Here, then, is where Prof. Kwall’s piece resonates with larger discussions in IP. In many modes of cultural production, questions of authenticity persist. Who gets to decide, for example, whether a particular screen print is an authentic Andy Warhol? The artist? An appointed board of experts? The art community? Any individual owner of a work of art? One’s power to decide depends on whether one is invited to the debate in the first place; as Prof. Kwall writes, “Jewish law is similar to any legal system in that the law that results in any given historical context is shaped by the voices that are allowed into the dialogue at any given time.” And is it possible for any of these bodies to opine on authenticity without intentionally or unintentionally being influenced by their own biases as members of the community who will be affected by the designation? The rabbis who have decreed that women may not participate in Torah reading are not simply acting as neutral interpreters of an ancient text, like judges who must claim to have no stake in the outcome of the cases before them. Rather, as members of their synagogues and of the larger Jewish community, they are aware that their own identity and membership in the community is in part defined by whether the community incorporates changing cultural norms or adheres strictly to past practices.

Prof. Kwall highlights this arena of personal contestation for the community as a whole, noting that the “pivotal issue” concerning whether women may read from the Torah is the concept of the “dignity of the congregation,” a concept that may pit the integrity of group identity against the autonomy of the individual member. To attempt to resolve this conflict requires a sense of whether that dignity has a fixed, objective character or is instead a more Platonic concept that can adapt to changing cultural norms. Consistent with her earlier work on creativity and spirituality, Prof. Kwall advocates for what she suggests is a Dworkinian middle ground that both respects the gravity and influence of tradition but allows for creativity. The interpreter, she argues, should recognize that she is part of the tradition she analyzes, not a detached outsider; she should not seek to undermine the tradition or disregard long-held meanings even as she attempts to shift the conversation in a new direction.

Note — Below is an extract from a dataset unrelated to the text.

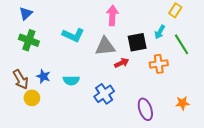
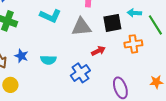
cyan arrow: (160, 32) -> (134, 13), turned 64
red arrow: (122, 63) -> (98, 51), moved
yellow circle: (32, 98) -> (10, 85), moved

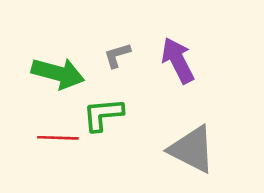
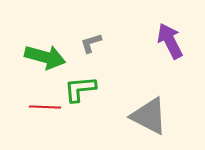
purple arrow: (178, 60) -> (170, 41), moved

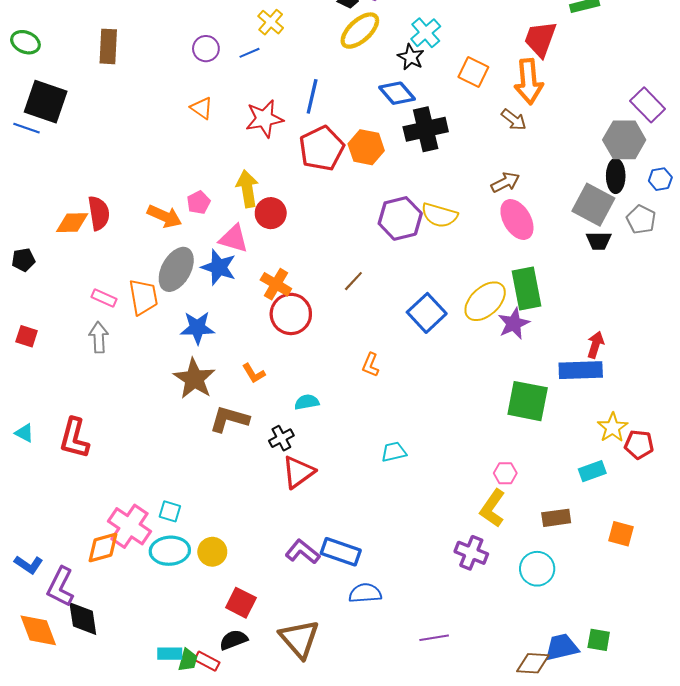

The normative aspects of this provocative suggestion are what I hope Prof. Kwall will explore in future work. Should challenges to established practices always proceed incrementally, or are there instances in which a more disruptive engagement is called for? Does disruption encourage an equal and opposing force, such that progress is hard-won, or does it shake things up in a way that encourages rethinking across a community? (Here, one might invoke the commentary on the strategies advocates have used to argue for reproductive rights and marriage equality.) Is creativity still creativity if it must adhere to some extent to tradition, or – as many copyright scholars have suggested – is such adherence unavoidable (and, indeed, desirable, as some have suggested)? Prof. Kwall’s article does not purport to answer these questions, but it provides a thoughtful and heartfelt contribution to the conversation. I would not have thought an article on women’s reading of the Torah would engage so directly with the issues many of us in IP are considering. I’m very happy that I had the good fortune to read it.